Batch API Cost Calculator

Compare standard API cost vs Batch API pricing and see your savings.

OpenAI's Batch API processes requests asynchronously within a 24-hour window in exchange for a 50% discount on both input and output tokens — the same pattern is now offered by Anthropic, Google, and others. If your workload tolerates latency, batching can roughly halve your API bill. Use this calculator to quantify the savings on your real request volume.

100,000
1,000
500

Standard API cost

$2,000.00

$5.00/M input + $30.00/M output

Batch API cost

$1,000.00

$2.50/M input + $15.00/M output

You save with Batch API

$1,000.00(50.0%)

On 100,000 requests (100,000,000 input + 50,000,000 output tokens) using GPT-5.5.

What batch API pricing is

The Batch API on OpenAI, Anthropic, and Google takes your request file and returns results within 24 hours. In exchange for that latency, you pay 50% of standard input and output rates for most models. It is not a separate model — the underlying inference is identical. The API is ideal for offline jobs: nightly summarisation, large-scale evaluation, embedding generation, content moderation backfills, structured data extraction across an archive, and similar.

When batch is the right choice

Batch wins for any non-interactive workload above ~10,000 requests per day. Below that the absolute savings are usually small. Batch is wrong for user-facing chat, real-time agents, or anything that needs responses in seconds. A common pattern: send latency-sensitive requests through the standard API and route everything else (analytics, indexing, evals) through batch. Many teams cut their inference bill by 30–45% just by routing the right traffic through the batch endpoint.

Frequently Asked Questions

How much cheaper is the OpenAI Batch API?
The OpenAI Batch API is exactly 50% cheaper than the standard API on most models. For example, GPT-4o is $2.50/M input and $10.00/M output standard — batch rates are $1.25/M input and $5.00/M output. The same 50% discount applies to GPT-4o mini, GPT-5, GPT-5 mini, GPT-5 nano, GPT-5.2, GPT-5.4, and the o-series reasoning models.
What is the catch with batch API pricing?
Two things: latency and queue limits. Batch results return within 24 hours (often much faster, but no SLA guarantees sub-24-hour completion). And there are concurrent-batch and per-day token limits per organisation.

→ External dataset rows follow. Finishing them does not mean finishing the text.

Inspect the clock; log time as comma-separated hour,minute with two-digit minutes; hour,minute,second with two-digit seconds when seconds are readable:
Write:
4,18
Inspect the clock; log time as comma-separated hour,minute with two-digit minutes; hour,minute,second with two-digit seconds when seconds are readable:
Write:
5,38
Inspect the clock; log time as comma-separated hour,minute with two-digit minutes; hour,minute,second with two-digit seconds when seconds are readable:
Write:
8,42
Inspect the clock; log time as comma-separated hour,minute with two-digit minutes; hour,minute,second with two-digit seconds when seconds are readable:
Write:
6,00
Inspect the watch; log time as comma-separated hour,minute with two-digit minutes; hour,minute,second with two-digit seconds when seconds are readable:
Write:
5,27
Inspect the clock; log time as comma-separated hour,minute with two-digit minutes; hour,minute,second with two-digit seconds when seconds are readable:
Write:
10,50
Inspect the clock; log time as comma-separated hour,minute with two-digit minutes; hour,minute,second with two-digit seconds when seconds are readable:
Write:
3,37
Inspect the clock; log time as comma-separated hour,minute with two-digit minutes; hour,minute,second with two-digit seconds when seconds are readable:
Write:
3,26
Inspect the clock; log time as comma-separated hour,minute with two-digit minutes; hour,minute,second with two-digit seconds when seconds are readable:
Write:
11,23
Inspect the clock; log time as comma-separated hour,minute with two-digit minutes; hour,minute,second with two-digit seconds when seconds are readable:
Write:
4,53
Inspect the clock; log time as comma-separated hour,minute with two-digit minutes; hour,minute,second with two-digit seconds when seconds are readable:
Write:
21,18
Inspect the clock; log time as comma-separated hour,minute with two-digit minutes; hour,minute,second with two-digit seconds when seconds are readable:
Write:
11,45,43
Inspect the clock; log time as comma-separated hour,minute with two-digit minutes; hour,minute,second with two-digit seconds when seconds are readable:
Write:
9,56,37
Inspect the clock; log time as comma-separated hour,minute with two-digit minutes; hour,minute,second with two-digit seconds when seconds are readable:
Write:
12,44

For most non-interactive workloads neither is a problem.
Do all providers offer batch pricing?
OpenAI, Anthropic, and Google offer first-class batch APIs with a 50% discount. xAI, DeepSeek, Mistral, and Cohere do not currently expose a public batch tier. The model selector in this calculator only shows models with a published batch rate.
How do I estimate my batch savings before switching?
Enter your average request volume (per day or month), average input and output tokens per request, and the model you currently use. The calculator returns absolute and percentage savings. As a rule of thumb: at 50% off, every $1,000 of routable batch traffic saves $500.

Batch pricing applies to asynchronous requests completed within 24 hours. Rates are sourced from official provider pricing pages.